BNT = Boston Naming Test; PPVT= Peabody Picture Vocabulary Test; NATNAVS = Northwestern Anagram Test-Northwestern Assessment of Verbs and Sentences; Rep66 = WAB repetition score. IFGt = Inferior Frontal Gyrus; MTG = Middle Temporal Gyrus; ATL = Anterior Temporal Lobe. PPA = Primary Progressive Aphasia.
4. DISCUSSION
In the current study, we found subtype and task specific patterns of reduced connectivity strength within the left hemisphere language network. All PPA subtypes showed reduced connectivity strength between left IFG and MTG. PPA-S was also associated with decreased ATL connectivity with left MTG and IFG. In keeping with the distinction between a ventral language stream for lexicosemantic processing and a dorsal language stream for grammar and repetition (Friederici & Gierhan, 2013), naming and word comprehension selectively correlated with MTG-ATL connectivity, while grammar and repetition correlated with IFG-MTG connectivity. Seed-based, whole brain analysis further differentiated PPA-G from PPA-L patients with PPA-G having relatively more decreased connectivity in the prefrontal areas. These results were specific to the language network as we found no resting connectivity loss within the dorsal visual pathway.
4.1. Relationship to atrophy
Decreased connectivity between IFG and MTG in PPA-L and PPA-S and decreased connectivity between ATL and the other two language regions in PPA-S correlated with the degree of atrophy within these regions. A simple explanation is that decrease in resting connectivity could be related predominantly to loss of cortical components (e.g. synapses, dendrites, neurons, and myelin) captured by the atrophy. We cannot rule out the possibility that dysfunction of residual neurons and synapses could also be undermining the resting state connectivity that we measured.
Our findings that connectivity changes in PPA-L and PPA-S correlated with the magnitude of atrophy remained unchanged when either pair-wise or whole-brain voxel-wise analytical approaches were used. These results may seem to be at odds with previous studies by Guo et al. who reported that decreased connectivity between ATL and posterior temporal cortex could not be attributed to atrophy alone (Guo et al., 2013). A similar conclusion was reported by Whitwell et al, who used independent component analysis (ICA) to investigate the connectivity of the posterior temporal cortex in PPA-L (Whitwell et al., 2015).
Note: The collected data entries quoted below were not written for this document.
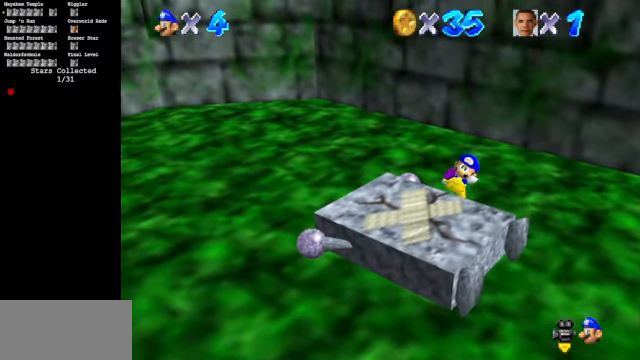
Gameplay with a controller (Nintendo layout); each line is a JSON object with the inputs held at the frame after it. "events" lists button and stick changes between this image and that frame as [ms after this image, input, new state], when the widget could be followed in between. Not read: L3 R3.
{"buttons": [], "left_stick": "center", "events": [[100, "A", "down"], [200, "A", "up"], [467, "left_stick", "center"]]}
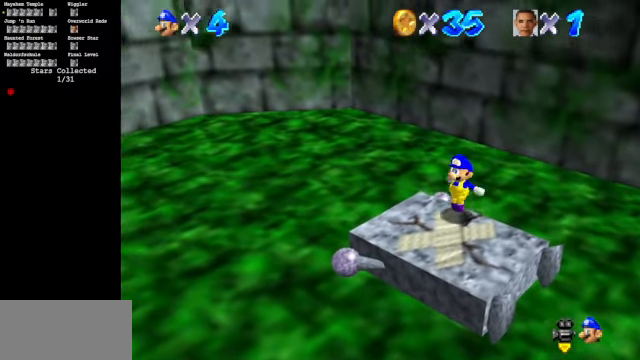
{"buttons": [], "left_stick": "center", "events": [[167, "A", "down"], [167, "B", "down"], [167, "left_stick", "up-right"], [233, "A", "up"], [233, "B", "up"], [467, "left_stick", "center"]]}
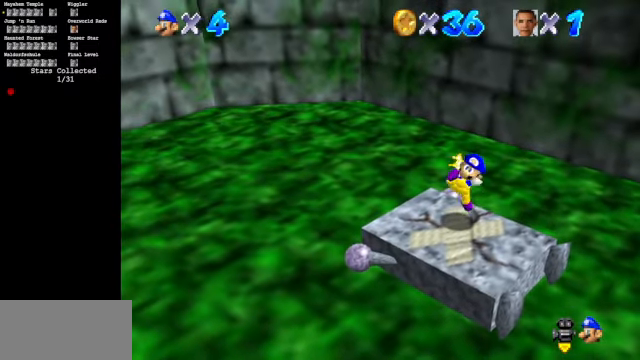
{"buttons": ["B"], "left_stick": "center", "events": [[67, "A", "down"], [67, "B", "down"], [133, "B", "up"], [167, "A", "up"], [400, "A", "down"], [400, "B", "down"], [500, "A", "up"]]}
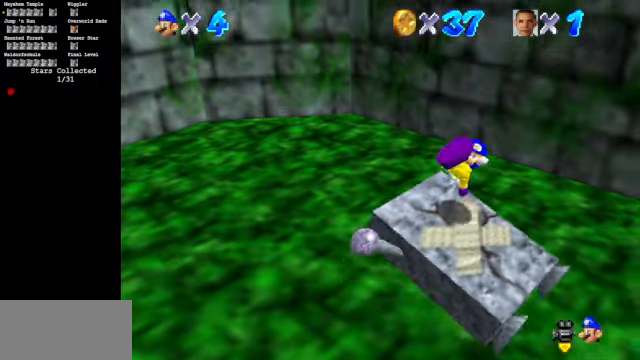
{"buttons": ["A"], "left_stick": "center", "events": [[66, "B", "up"], [233, "A", "down"]]}
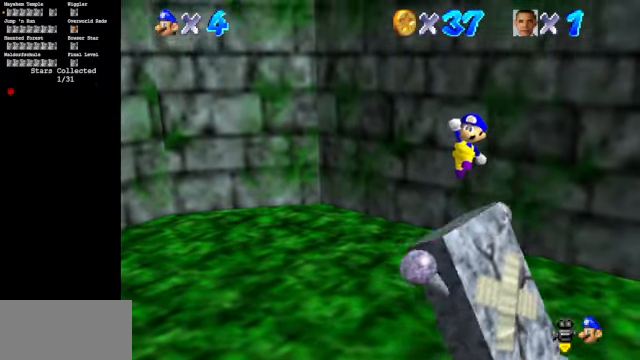
{"buttons": ["C_DOWN", "C_LEFT"], "left_stick": "center", "events": [[33, "left_stick", "left"], [66, "A", "up"], [166, "left_stick", "center"], [366, "C_DOWN", "down"], [366, "C_LEFT", "down"]]}
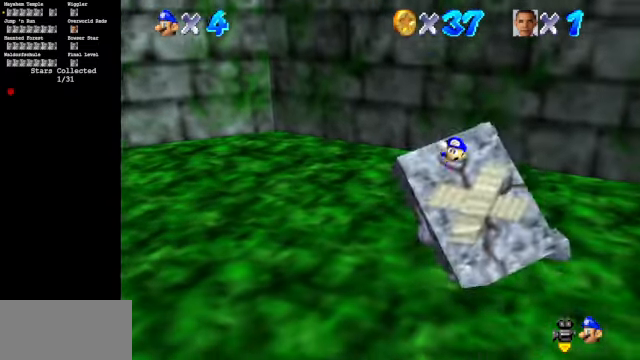
{"buttons": [], "left_stick": "center", "events": [[33, "C_DOWN", "up"], [33, "C_LEFT", "up"], [266, "A", "down"], [500, "A", "up"]]}
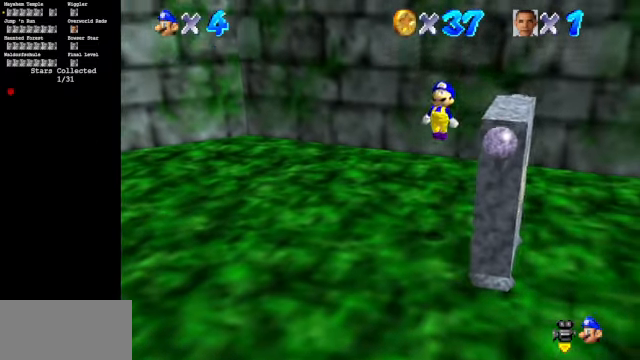
{"buttons": [], "left_stick": "center", "events": [[166, "B", "down"], [366, "B", "up"]]}
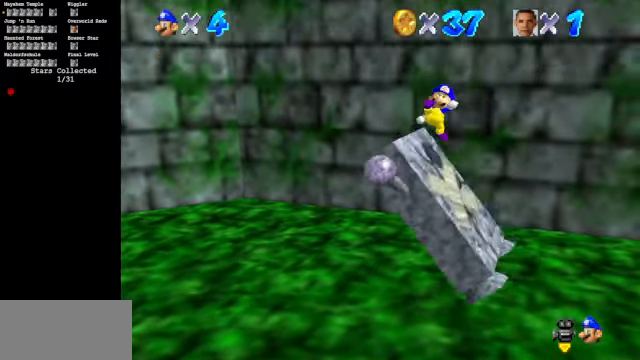
{"buttons": [], "left_stick": "center", "events": [[366, "A", "down"], [366, "B", "down"], [466, "A", "up"], [500, "B", "up"]]}
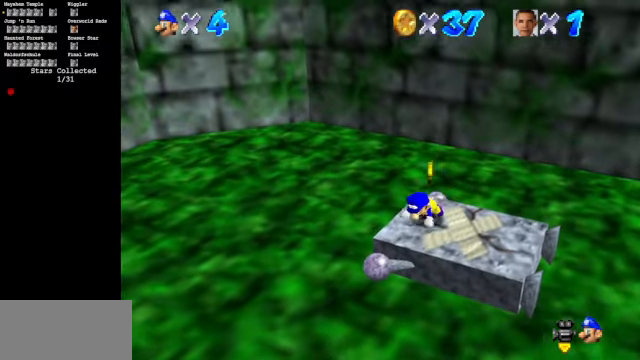
{"buttons": [], "left_stick": "right", "events": [[266, "A", "down"], [266, "B", "down"], [400, "A", "up"], [400, "B", "up"], [400, "left_stick", "right"]]}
In these two studies a voxel-wise approach was used for to evaluate cortical atrophy and the details of the analytical methods used to covary the effects of atrophy were not detailed. Therefore, the nature of relationship between atrophy and decreased resting connectivity in PPA-L and PPA-S deserves further investigation.
In two fMRI studies based on tasks of grammar, Wilson et al had demonstrated altered fMRI activity within the IFG and posterior temporal areas in patients with PPA-G (Wilson et al., 2016; Wilson et al., 2010). Our results complement these findings by showing that the resting state connectivity between these two regions is also impaired. In contrast to the results obtained in PPA-L and PPA-S, we showed that the magnitude of decreased IFG-MTG connectivity in PPA-G was disproportionate to the degree of atrophy. The strength of the same connection correlated with measures of grammar and repetition even when the role of atrophy was factored out. This finding is in line with our previous results (Bonakdarpour et al., 2017b) of altered IFG-MTG connectivity in a small group of early-stage PPA-G patients who had not yet manifested prominent cortical atrophy.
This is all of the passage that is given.